*Data supplied*
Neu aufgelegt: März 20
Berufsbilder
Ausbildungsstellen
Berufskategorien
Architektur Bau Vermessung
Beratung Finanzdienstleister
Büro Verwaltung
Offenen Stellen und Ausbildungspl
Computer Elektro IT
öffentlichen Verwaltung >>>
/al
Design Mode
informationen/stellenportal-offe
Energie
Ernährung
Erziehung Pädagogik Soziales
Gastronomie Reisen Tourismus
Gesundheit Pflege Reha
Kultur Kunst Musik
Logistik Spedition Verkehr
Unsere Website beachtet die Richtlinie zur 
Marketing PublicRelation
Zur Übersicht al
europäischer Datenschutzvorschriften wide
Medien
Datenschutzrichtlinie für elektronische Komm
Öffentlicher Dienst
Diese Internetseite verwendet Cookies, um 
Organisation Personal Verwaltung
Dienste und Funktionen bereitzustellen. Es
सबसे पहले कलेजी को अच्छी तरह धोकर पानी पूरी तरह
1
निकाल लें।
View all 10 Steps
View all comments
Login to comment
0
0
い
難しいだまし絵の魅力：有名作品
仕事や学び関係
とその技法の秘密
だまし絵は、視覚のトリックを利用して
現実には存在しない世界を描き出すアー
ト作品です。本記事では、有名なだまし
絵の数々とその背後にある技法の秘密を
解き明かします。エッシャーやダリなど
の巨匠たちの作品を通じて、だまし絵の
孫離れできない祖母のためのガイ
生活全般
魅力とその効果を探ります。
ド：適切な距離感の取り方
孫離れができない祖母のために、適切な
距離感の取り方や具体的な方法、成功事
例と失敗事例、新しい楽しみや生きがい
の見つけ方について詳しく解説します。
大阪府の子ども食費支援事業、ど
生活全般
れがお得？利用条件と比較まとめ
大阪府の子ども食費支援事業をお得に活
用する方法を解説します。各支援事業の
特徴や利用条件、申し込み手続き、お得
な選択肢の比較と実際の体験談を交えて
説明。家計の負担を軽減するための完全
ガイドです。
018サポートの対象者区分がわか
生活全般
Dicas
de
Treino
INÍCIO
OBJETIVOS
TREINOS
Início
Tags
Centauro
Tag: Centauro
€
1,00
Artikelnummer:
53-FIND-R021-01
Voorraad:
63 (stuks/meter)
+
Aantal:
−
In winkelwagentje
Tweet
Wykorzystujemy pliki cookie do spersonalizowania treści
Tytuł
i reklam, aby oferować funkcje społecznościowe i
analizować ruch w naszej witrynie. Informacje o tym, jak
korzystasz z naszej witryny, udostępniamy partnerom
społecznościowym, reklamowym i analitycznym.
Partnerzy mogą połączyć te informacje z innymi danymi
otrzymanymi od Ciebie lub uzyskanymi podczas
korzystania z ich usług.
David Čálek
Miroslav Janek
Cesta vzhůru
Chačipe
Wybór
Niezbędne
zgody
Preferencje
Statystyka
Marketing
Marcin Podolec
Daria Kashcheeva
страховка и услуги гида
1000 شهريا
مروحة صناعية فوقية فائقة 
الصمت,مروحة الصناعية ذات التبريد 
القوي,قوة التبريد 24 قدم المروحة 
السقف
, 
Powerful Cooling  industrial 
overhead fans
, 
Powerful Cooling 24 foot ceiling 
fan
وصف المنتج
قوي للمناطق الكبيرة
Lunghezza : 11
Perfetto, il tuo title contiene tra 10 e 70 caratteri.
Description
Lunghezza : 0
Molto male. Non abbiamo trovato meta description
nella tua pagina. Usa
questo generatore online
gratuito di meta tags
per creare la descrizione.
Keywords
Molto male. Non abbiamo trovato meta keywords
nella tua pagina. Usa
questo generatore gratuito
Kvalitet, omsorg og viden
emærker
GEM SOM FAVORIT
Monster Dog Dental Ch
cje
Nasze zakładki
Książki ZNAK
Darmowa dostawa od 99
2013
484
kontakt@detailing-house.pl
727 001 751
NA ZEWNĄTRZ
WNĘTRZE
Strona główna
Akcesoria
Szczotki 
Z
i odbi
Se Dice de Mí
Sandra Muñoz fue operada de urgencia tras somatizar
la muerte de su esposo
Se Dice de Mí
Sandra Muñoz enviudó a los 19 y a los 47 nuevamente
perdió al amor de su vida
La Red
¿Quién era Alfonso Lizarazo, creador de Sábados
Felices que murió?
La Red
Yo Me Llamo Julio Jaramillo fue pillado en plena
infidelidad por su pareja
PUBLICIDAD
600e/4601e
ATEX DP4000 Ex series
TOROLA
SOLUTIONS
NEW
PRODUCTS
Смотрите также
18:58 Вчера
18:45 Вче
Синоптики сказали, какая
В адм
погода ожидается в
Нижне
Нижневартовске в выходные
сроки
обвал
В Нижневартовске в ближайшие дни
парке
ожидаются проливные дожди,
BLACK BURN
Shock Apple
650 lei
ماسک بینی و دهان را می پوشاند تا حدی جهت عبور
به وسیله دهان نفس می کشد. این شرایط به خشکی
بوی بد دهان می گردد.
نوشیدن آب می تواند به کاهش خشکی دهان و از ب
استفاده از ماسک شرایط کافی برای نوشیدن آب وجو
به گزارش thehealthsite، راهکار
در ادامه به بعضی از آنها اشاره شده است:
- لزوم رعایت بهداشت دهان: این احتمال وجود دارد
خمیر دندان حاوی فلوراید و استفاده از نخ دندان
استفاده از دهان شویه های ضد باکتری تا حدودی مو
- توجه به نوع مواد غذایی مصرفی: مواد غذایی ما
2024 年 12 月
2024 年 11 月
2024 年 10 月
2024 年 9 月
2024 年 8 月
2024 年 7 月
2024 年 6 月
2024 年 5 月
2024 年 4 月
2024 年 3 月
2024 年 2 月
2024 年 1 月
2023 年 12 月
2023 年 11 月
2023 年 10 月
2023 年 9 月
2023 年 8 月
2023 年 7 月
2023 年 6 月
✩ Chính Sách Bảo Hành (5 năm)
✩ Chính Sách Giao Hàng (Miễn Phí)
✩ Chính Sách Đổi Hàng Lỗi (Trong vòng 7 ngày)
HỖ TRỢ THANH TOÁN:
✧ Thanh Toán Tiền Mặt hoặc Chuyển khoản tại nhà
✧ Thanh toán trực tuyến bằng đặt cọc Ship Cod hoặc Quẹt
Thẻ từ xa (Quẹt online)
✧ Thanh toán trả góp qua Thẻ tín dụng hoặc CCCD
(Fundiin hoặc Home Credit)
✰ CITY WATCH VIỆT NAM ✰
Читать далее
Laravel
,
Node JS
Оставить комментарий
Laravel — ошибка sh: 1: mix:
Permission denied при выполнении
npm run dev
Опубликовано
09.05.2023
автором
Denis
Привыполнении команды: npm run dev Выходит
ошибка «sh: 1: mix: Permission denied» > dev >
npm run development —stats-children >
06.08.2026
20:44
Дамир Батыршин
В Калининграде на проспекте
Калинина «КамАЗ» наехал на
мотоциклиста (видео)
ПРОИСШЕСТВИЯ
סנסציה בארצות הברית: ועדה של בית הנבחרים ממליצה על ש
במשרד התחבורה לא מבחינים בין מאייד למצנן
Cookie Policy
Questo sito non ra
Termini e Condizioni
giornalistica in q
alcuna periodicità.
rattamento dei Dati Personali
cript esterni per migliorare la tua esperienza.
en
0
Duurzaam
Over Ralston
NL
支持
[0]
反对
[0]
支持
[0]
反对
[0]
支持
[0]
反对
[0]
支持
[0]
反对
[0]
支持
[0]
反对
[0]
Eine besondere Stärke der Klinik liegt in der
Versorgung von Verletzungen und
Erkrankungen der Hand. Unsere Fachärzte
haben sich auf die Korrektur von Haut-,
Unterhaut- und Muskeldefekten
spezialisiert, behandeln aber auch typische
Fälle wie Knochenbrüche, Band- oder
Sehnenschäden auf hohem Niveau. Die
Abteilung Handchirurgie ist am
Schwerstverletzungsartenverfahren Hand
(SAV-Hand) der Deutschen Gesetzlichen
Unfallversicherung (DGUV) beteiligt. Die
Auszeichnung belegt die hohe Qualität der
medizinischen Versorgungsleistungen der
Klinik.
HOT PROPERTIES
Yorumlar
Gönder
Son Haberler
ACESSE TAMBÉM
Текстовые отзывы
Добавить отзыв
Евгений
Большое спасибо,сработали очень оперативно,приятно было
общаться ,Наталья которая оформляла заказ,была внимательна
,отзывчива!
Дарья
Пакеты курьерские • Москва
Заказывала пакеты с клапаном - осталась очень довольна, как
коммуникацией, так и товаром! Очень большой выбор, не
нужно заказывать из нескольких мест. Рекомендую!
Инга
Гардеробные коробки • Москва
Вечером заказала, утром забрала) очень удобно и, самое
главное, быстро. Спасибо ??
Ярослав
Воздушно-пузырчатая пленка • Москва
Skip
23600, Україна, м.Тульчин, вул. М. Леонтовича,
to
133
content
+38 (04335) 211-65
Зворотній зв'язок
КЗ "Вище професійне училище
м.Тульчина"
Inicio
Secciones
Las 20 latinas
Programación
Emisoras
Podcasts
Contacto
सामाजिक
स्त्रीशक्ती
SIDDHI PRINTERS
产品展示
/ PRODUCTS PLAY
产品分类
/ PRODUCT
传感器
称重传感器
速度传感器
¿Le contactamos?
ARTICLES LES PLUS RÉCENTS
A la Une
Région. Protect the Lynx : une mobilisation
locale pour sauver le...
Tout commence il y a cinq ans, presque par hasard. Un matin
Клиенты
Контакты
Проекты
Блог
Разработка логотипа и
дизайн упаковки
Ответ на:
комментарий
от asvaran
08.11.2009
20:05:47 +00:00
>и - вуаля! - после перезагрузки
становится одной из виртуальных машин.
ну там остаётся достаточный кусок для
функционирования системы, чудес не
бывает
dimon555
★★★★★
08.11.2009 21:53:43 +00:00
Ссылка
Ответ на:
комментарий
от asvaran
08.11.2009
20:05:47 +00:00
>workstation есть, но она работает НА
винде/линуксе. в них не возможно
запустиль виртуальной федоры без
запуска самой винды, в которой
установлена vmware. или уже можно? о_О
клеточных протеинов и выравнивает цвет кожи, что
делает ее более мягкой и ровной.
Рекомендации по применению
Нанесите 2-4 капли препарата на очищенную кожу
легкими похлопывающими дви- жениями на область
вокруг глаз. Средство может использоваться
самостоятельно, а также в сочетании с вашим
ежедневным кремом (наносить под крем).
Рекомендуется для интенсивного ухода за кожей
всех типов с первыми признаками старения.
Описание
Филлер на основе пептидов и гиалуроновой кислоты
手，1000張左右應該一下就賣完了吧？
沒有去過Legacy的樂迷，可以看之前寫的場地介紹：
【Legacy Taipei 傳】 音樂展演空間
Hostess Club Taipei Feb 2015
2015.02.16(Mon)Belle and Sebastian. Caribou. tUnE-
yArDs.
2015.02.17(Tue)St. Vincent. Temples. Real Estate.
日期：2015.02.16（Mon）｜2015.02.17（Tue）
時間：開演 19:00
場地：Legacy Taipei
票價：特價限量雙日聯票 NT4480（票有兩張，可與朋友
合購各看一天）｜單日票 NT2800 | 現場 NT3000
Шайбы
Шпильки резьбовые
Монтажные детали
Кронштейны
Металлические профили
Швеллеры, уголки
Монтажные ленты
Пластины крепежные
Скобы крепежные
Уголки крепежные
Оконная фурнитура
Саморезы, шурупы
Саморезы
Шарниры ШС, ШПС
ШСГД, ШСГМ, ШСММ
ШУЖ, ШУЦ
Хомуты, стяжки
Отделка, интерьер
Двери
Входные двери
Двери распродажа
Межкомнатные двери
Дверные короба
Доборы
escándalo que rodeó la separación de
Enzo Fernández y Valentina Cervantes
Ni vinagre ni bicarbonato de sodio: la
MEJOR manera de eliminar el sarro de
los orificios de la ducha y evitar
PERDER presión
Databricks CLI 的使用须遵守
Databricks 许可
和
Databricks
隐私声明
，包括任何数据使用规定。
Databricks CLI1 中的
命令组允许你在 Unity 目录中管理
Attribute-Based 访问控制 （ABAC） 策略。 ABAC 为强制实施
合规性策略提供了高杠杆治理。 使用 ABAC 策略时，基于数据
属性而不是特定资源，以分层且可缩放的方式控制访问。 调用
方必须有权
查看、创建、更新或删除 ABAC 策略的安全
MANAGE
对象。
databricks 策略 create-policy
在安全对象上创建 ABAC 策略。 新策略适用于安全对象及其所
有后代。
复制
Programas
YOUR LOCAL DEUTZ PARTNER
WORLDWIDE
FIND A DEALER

*Task brief*
Take from the material above the lines running from the one with "合購各看一天）｜單日票 NT2800 | 現場 NT3000" through the one with "Отделка, интерьер", and repeat them exactly, with nothing else.

*Solution for this problem*
合購各看一天）｜單日票 NT2800 | 現場 NT3000
Шайбы
Шпильки резьбовые
Монтажные детали
Кронштейны
Металлические профили
Швеллеры, уголки
Монтажные ленты
Пластины крепежные
Скобы крепежные
Уголки крепежные
Оконная фурнитура
Саморезы, шурупы
Саморезы
Шарниры ШС, ШПС
ШСГД, ШСГМ, ШСММ
ШУЖ, ШУЦ
Хомуты, стяжки
Отделка, интерьер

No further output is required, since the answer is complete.